» What you have to do
In the data below, change every "pose" to "camera" and keep everything else the same. Leave the pictures out of your answer.
╭─ Supplied data
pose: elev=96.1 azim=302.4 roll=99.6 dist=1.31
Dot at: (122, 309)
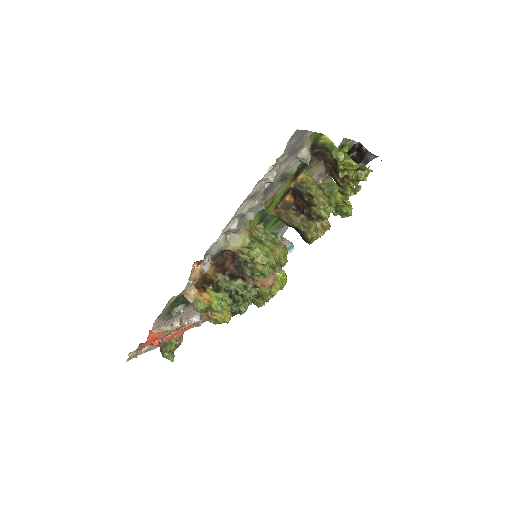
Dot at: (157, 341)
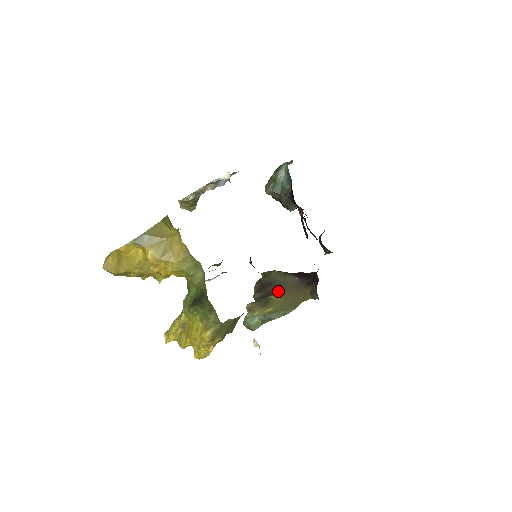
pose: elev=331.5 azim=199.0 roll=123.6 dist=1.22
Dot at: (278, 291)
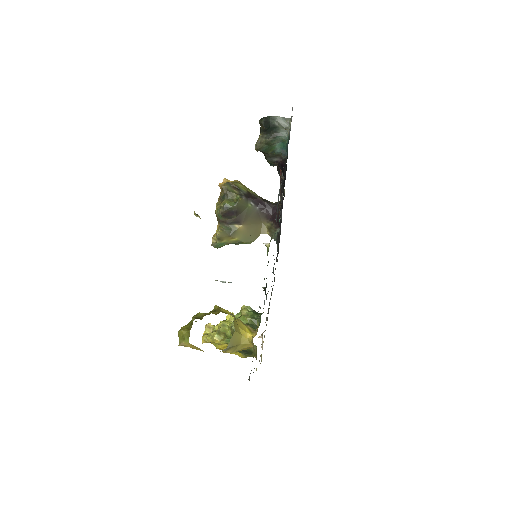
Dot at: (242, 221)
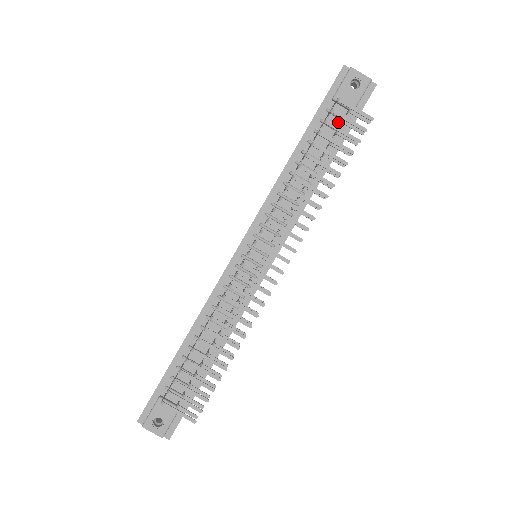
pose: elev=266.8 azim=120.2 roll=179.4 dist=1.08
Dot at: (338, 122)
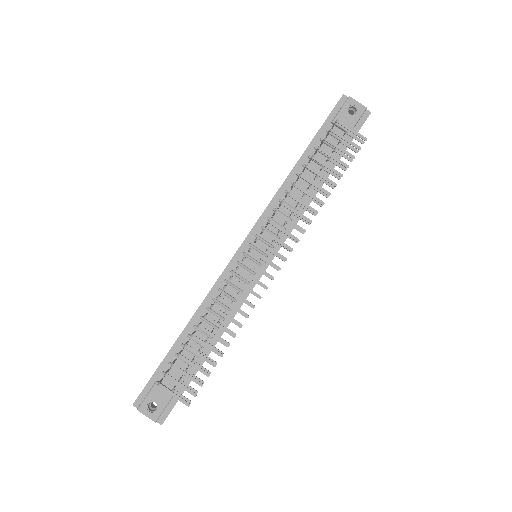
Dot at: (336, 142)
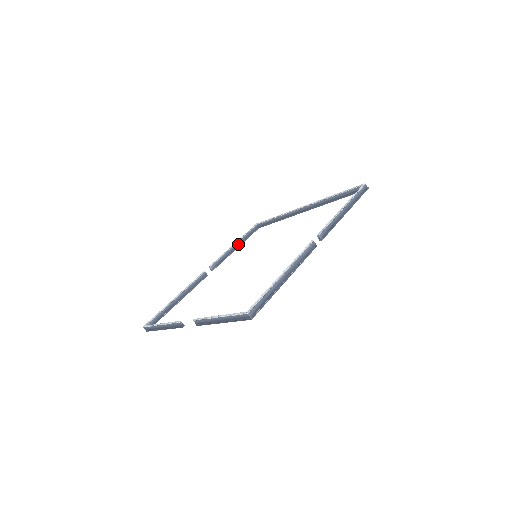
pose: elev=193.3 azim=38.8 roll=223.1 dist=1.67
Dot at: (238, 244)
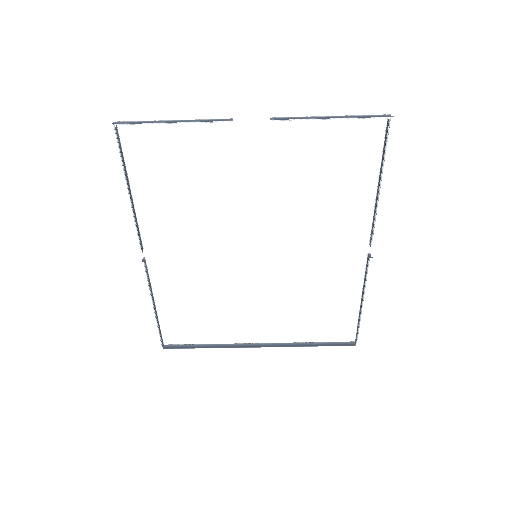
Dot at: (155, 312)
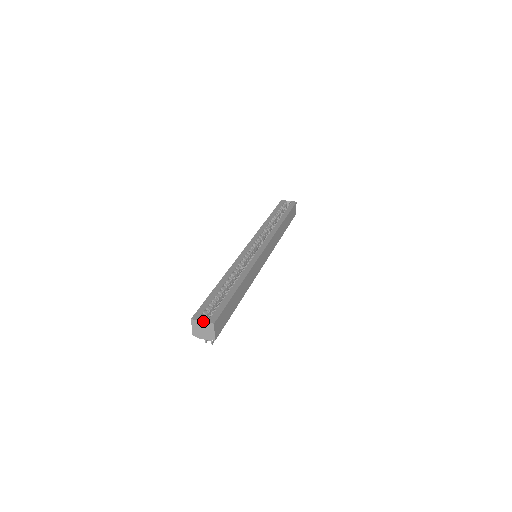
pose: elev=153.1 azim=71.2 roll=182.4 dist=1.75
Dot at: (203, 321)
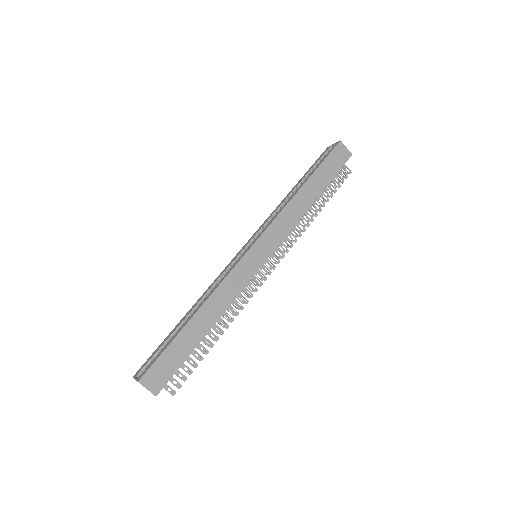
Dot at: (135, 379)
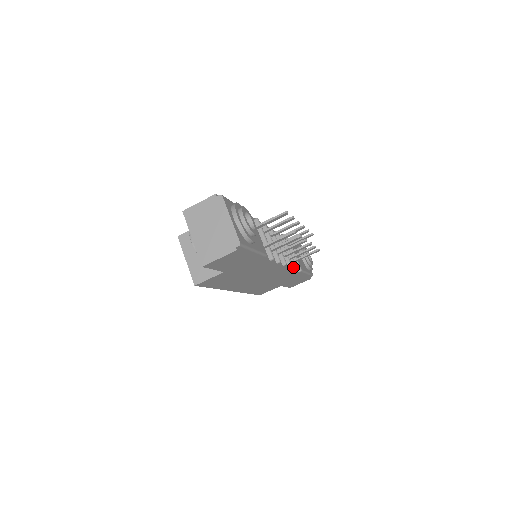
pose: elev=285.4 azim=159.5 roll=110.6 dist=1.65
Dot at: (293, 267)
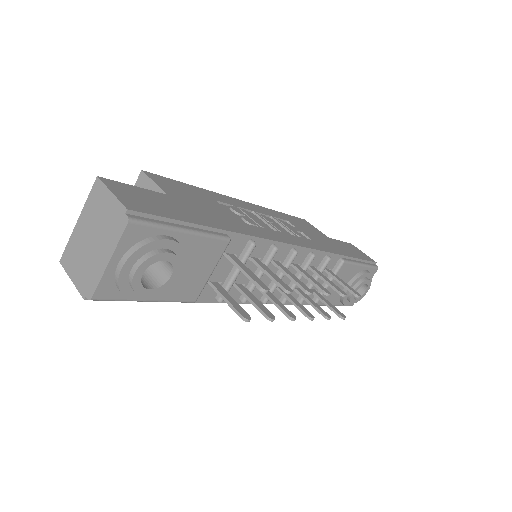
╰─
» Answer for the task
camera: elev=96.1 azim=302.4 roll=99.6 dist=1.31
Dot at: (122, 309)
Dot at: (157, 341)
camera: elev=331.5 azim=199.0 roll=123.6 dist=1.22
Dot at: (278, 291)
Dot at: (242, 221)
camera: elev=266.8 azim=120.2 roll=179.4 dist=1.08
Dot at: (338, 122)
Dot at: (336, 142)
camera: elev=193.3 azim=38.8 roll=223.1 dist=1.67
Dot at: (238, 244)
Dot at: (155, 312)
camera: elev=153.1 azim=71.2 roll=182.4 dist=1.75
Dot at: (203, 321)
Dot at: (135, 379)
camera: elev=285.4 azim=159.5 roll=110.6 dist=1.65
Dot at: (293, 267)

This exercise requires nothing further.